@Krish E in this case, I guess run this sqoop job with -m 1 and break into batches wouldn't be an option to you, right?
Do you have any other BusinessKey or SK?
Also, we can take a look at the max/min value generated by Sqoop (bounds) and look in deep how many rows each mapper gets (you can see this through Yarn Web UI > App Master ID > Mappers > Logs). And we'll see if is it running evenly.
One last thing, just in case.. came to mind now :D
What about this command below?
sqoop import -Dorg.apache.sqoop.splitter.allow_text_splitter=true \ --connect jdbc:mysql://hostname:3306/jslice_orders \ --username=** -P --table archive_orders --fields-terminated-by '|' \ --lines-terminated-by '\n' --null-non-string "\\\\N" --null-string "\\\\N" --escaped-by '\' \ --optionally-enclosed-by '\"' --map-column-java dwh_last_modified=String --hive-drop-import-delims \ --as-parquetfile -m 16 --compress --compression-codec org.apache.hadoop.io.compress.SnappyCodec --delete-target-dir \ --target-dir hdfs:///hive/warehouse/jslice_orders/archive_orders/text3/ --split-by "cast(order_number as UNSIGNED) % 16" \
--boundary-query "SELECT 0,15"

────

- Goals
1. In the Sqoop post, what boundary query does the suggested command pass?
2. Repeat the Sqoop post between "Also, we can" and "it running evenly.", inclusive.
3. Translate this sentence from the Sqoop post into Spanish: "Do you have any other BusinessKey or SK?"
Rely on the Sqoop post alone.

- Raw data

────

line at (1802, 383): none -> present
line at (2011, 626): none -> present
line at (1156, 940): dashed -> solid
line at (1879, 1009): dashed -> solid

────

- Solutions in order
1. SELECT 0,15

2.
Also, we can take a look at the max/min value generated by Sqoop (bounds) and look in deep how many rows each mapper gets (you can see this through Yarn Web UI > App Master ID > Mappers > Logs). And we'll see if is it running evenly.

3. ¿Tienes alguna otra BusinessKey o SK?